Author: Amanda Dumas, PFLAG Parent
We have always wanted to raise our kids in a house that would never need a closet. Love is love and as long as our kids were happy it didn’t matter to us who they loved. When we played games like “LIFE” we chose different life partners and gave our kids the choices of who they would marry when we got to that point in the game.
We just never considered that we might misunderstand our own child’s gender.
Our child had always been attracted to more masculine toys and clothes. Dressing up was always a battle. When our child was about 3 years old, she asked to be called Jack. We laughed and said no way. Around the age of 4 she started asking for a buzz cut. We knew that hair was just hair but it was about that time that we started to wonder what the haircut really meant and what it would lead to. We were scared and possibly holding onto the idea of the “perfect family.” There is a lot of privilege and weirdly placed pride in having the traditional TV family format. Big brother, little sister.

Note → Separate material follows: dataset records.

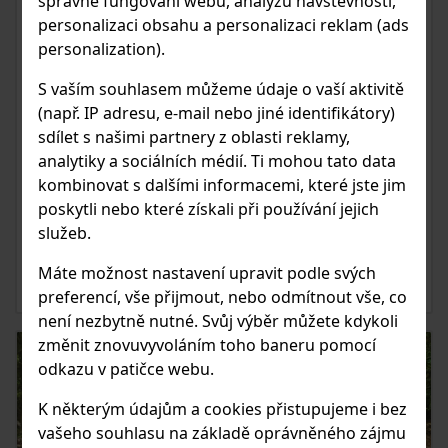
správné fungování webu, analýzu návštěvnosti,
personalizaci obsahu a personalizaci reklam (ads
JAK VYBRAT SPRÁVNÝ MONITOR
personalization).
NA ÚPRAVU FOTOGRAFIÍ:
PRŮVODCE PRO FOTOGRAFY
S vaším souhlasem můžeme údaje o vaší aktivitě
(např. IP adresu, e-mail nebo jiné identifikátory)
Pro fotografy je kvalitní monitor nezbytným nástrojem pro
sdílet s našimi partnery z oblasti reklamy,
přesnou úpravu fotografií. Správně zvolený monitor vám
analytiky a sociálních médií. Ti mohou tato data
umožní vidět snímky tak, jak skutečně vypadají, což je
klíčové pro dosažení profesionálních výsledků. V tomto
kombinovat s dalšími informacemi, které jste jim
článku se podíváme na hlavní faktory, které byste měli
poskytli nebo které získali při používání jejich
zvážit při výběru monitoru na úpravu fotografií.
služeb.
Máte možnost nastavení upravit podle svých
ČIST ČLÁNEK
preferencí, vše přijmout, nebo odmítnout vše, co
není nezbytně nutné. Svůj výběr můžete kdykoli
změnit znovuvyvoláním toho baneru pomocí
odkazu v patičce webu.
K některým údajům a cookies přistupujeme i bez
vašeho souhlasu na základě oprávněného zájmu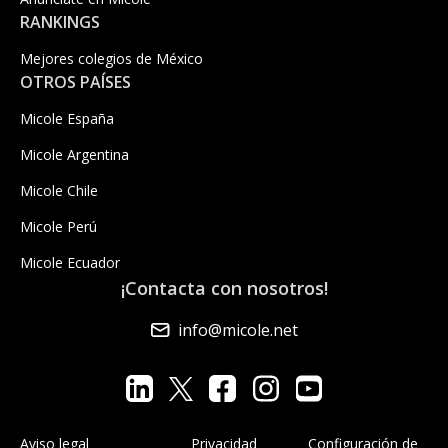
RANKINGS
Mejores colegios de México
OTROS PAÍSES
Micole España
Micole Argentina
Micole Chile
Micole Perú
Micole Ecuador
¡Contacta con nosotros!
info@micole.net
Aviso legal
Privacidad
Configuración de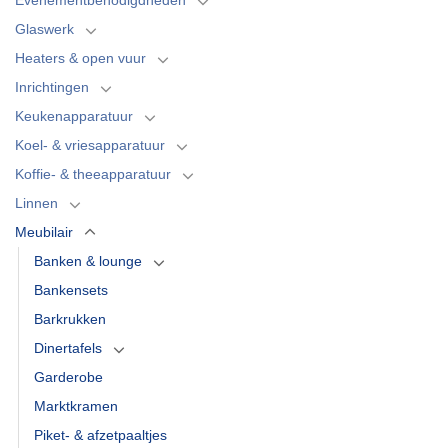
Glaswerk
Heaters & open vuur
Inrichtingen
Keukenapparatuur
Koel- & vriesapparatuur
Koffie- & theeapparatuur
Linnen
Meubilair
Banken & lounge
Bankensets
Barkrukken
Dinertafels
Garderobe
Marktkramen
Piket- & afzetpaaltjes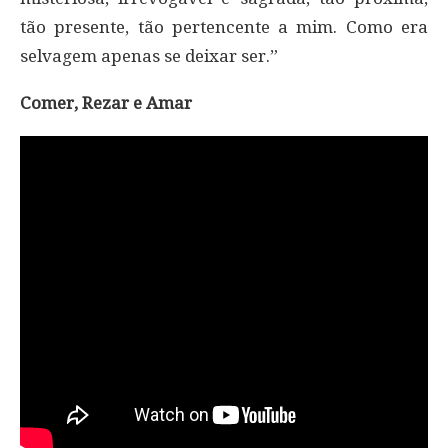
tão presente, tão pertencente a mim. Como era
selvagem apenas se deixar ser.”
Comer, Rezar e Amar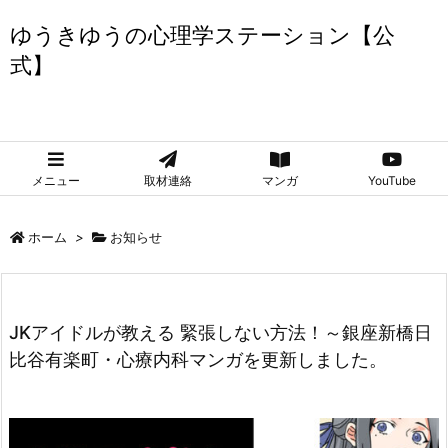
ゆうきゆうの心理学ステーション【公
式】
ゆうきゆうの心理学ステーション【公式】
メニュー
取材連絡
マンガ
YouTube
ホーム
>
お知らせ
JKアイドルが教える 緊張しない方法！～銀座新橋日
比谷有楽町・心療内科マンガを更新しました。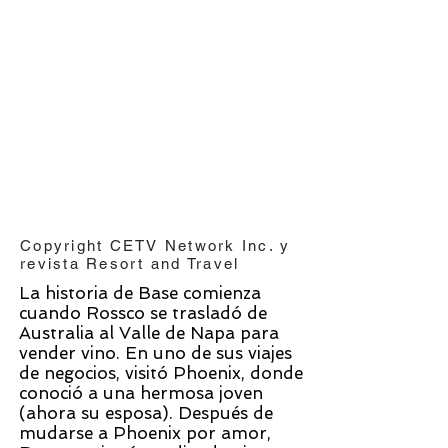
Copyright CETV Network Inc. y
revista Resort and Travel
La historia de Base comienza
cuando Rossco se trasladó de
Australia al Valle de Napa para
vender vino. En uno de sus viajes
de negocios, visitó Phoenix, donde
conoció a una hermosa joven
(ahora su esposa). Después de
mudarse a Phoenix por amor,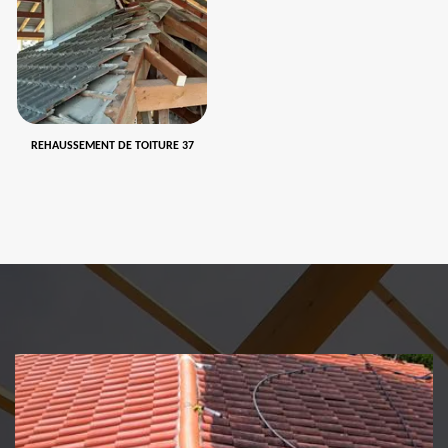
REHAUSSEMENT DE TOITURE 37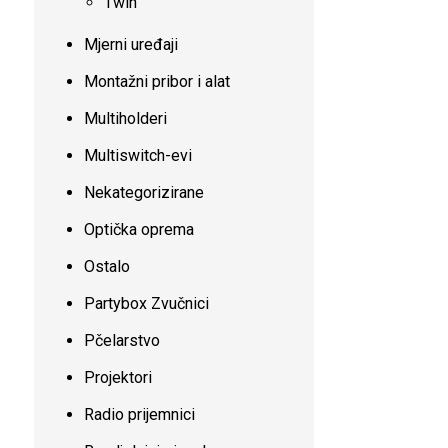
Twin
Mjerni uređaji
Montažni pribor i alat
Multiholderi
Multiswitch-evi
Nekategorizirane
Optička oprema
Ostalo
Partybox Zvučnici
Pčelarstvo
Projektori
Radio prijemnici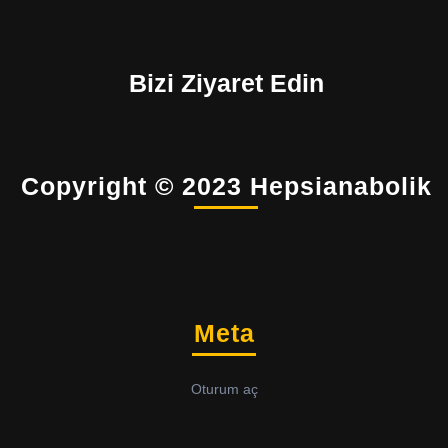
Bizi Ziyaret Edin
Copyright © 2023 Hepsianabolik
Meta
Oturum aç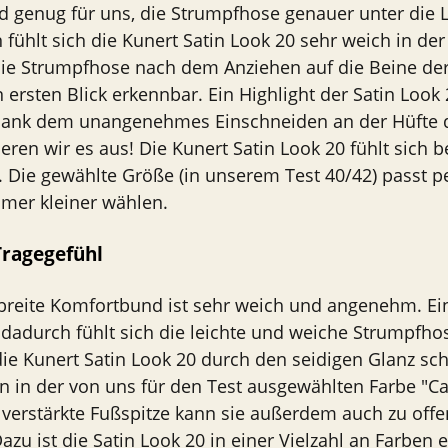
nd genug für uns, die Strumpfhose genauer unter die
ühlt sich die Kunert Satin Look 20 sehr weich in der
die Strumpfhose nach dem Anziehen auf die Beine der
n ersten Blick erkennbar. Ein Highlight der Satin Look 
dank dem unangenehmes Einschneiden an der Hüfte 
eren wir es aus! Die Kunert Satin Look 20 fühlt sich 
. Die gewählte Größe (in unserem Test 40/42) passt p
mer kleiner wählen.
ragegefühl
 breite Komfortbund ist sehr weich und angenehm. Ei
 dadurch fühlt sich die leichte und weiche Strumpfho
ie Kunert Satin Look 20 durch den seidigen Glanz sch
 in der von uns für den Test ausgewählten Farbe "Ca
 verstärkte Fußspitze kann sie außerdem auch zu of
zu ist die Satin Look 20 in einer Vielzahl an Farben e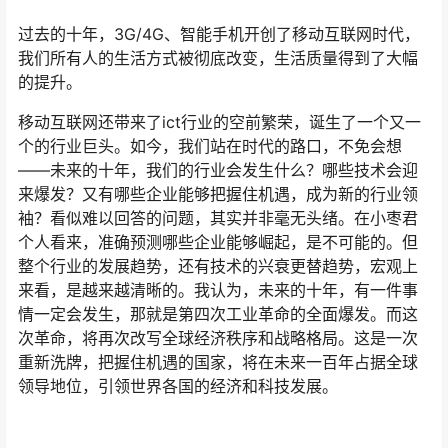
过去的十年，3G/4G、智能手机开创了移动互联网时代，
我们所有人的生活方式被彻底改变，生活质量得到了大幅
的提升。
移动互联网还带来了ict行业的空前繁荣，诞生了一个又一
个的行业巨头。如今，我们站在时代的路口，不免会想
——未来的十年，我们的行业会发生什么？哪些技术会迎
来爆发？又有哪些企业能够把握住机遇，成为新的行业领
袖？看似难以回答的问题，其实并非毫无头绪。在小枣君
个人看来，准确预测哪些企业能够崛起，是不可能的。但
整个行业的发展趋势，还有技术的兴衰更替趋势，宏观上
来看，是越来越清晰的。我认为，未来的十年，有一件事
情一定会发生，那就是第四次工业革命的全面爆发。而这
次革命，将再次改写全球经济秩序和战略格局。这是一次
重新洗牌，把握住机遇的国家，将在未来一百年占据全球
领导地位，引领世界各国的经济和科技发展。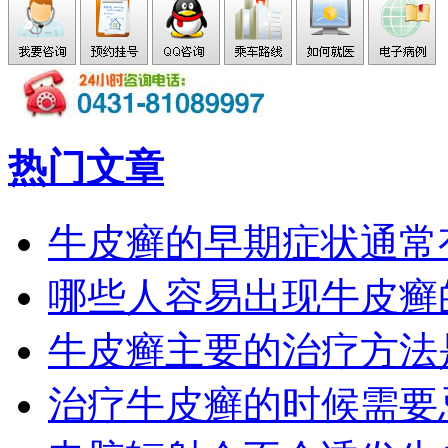
热门文章
牛皮癣的早期症状通常
哪些人容易出现牛皮癣
牛皮癣主要的治疗方法
治疗牛皮癣的时候需要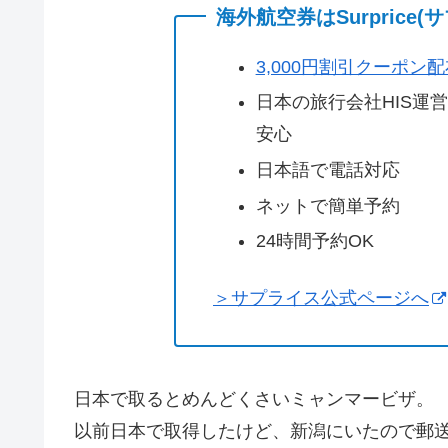
海外航空券はSurprice
3,000円割引クーポン
日本の旅行会社HIS運
安心
日本語で電話対応
ネットで簡単予約
24時間予約OK
＞サプライス公式ページへ
日本で取るとめんどくさいミャンマービザ。
以前日本で取得したけど、新潟にいたので郵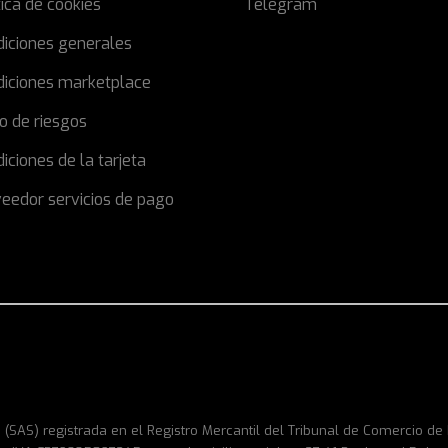
tica de cookies
Telegram
diciones generales
diciones marketplace
o de riesgos
iciones de la tarjeta
eedor servicios de pago
 (SAS) registrada en el Registro Mercantil del Tribunal de Comercio d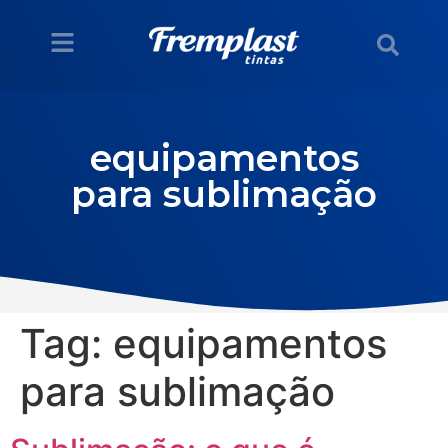
equipamentos
para sublimação
Tag:
equipamentos
para sublimação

For her 5th birthday she asked only for a haircut. How do you say no to that? She asked the hairdresser for Joey Tribiani’s hair from “Friends.” Shortly after leaving the salon, we stopped by Lowe’s and a store clerk called our child “he.” Something simple. Just a new pronoun. But it made the kid shine. For me, it was more of a “Oh no, what does this mean, what do we do?” moment. I went home and had a panic attack. My husband thought I was overreacting.
The next six months felt like a lifetime. So many changes. We finally came to realize “she” had been a “he” all along, just as he had been trying to tell us. We had a son, not a daughter.
We found online support groups and a couples therapist to help with our communication but still felt isolated and alone. We Googled local help and were led to PFLAG but brushed it off for months since our kids weren’t gay or lesbian. This was different. Finally someone connected us to Ashley Nurkin, the former PFLAG Charlotte president. I told her our long and emotional story. She responded, “That sounds just about typical for our group.” I remember feeling a little defensive but also so much relief. There were so many other families like ours!
The next week we went to our first PFLAG get together unsure of what to expect. Three years later and this group is our family. When we need advice or a comforting word, there is a list of people we can call. Our boys are happy and healthy, my husband and I are doing well, and the stress of 2016 feels a little like a dream. It’s hard to believe we were ever in that place.
As my husband and I navigated this transition in our marriage and family, PFLAG was absolutely vital. Having other moms and dads to talk to made all the difference. We are so grateful to have had a need to seek out PFLAG.